In short, whereas economies fluctuate a little and profits a fair bit, the credit window opens wide and then slams shut . . . thus the title of this memo. I believe the credit cycle is the most volatile of the cycles and has the greatest impact.

– Mastering Market Cycles, Howard Marks

This factor called for a lengthy analysis of the Great Financial Crisis of 2007-08, since that is almost a text book example of credit cycles. Good times is equal to throwing caution to the wind is equal to lax credit checks is equal to bad quality lending is equal to triggering off a down ward trend. That is when the credit window slams shut instantly and everyone draws up their purse strings tight.

This is when Marks has experienced and transacted on some of the best bargains for Oaktree considering it is a distressed debt management firm. As he put it, they look for good companies with bad balance sheets. While lending becomes difficult in this period, the risk premium becomes pretty attractive simultaneously. Gradually, over times things improve, sentiment swings to positive again, touches median, keeps shooting higher and people forget risk. Repeat.

While I have known about market cycles probably since economics was introduced in school, some parts of the book were fairly enlightening. My main grouse with it though was that I found it fairly repetitive, especially when it came to talking about investors psychology and it’s role in cycles.

In some ways, I also think I had a very naïve, unrealistic expectations of getting a silver bullet to knowing what phase of the market cycle we are in.

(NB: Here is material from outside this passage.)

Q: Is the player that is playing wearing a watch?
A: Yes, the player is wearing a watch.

I expected some sort of magic formula of maybe a level of P/E or an interest rate to inflation spread. But, as I read the book, I realized that those things are barely possible.

As an investor, all you can do is read, stay aware, keep your ears to the ground and take your call to calibrate the portfolio as you assess and see fit. The book merely helps you to understand and infer those events and their place in cycles better.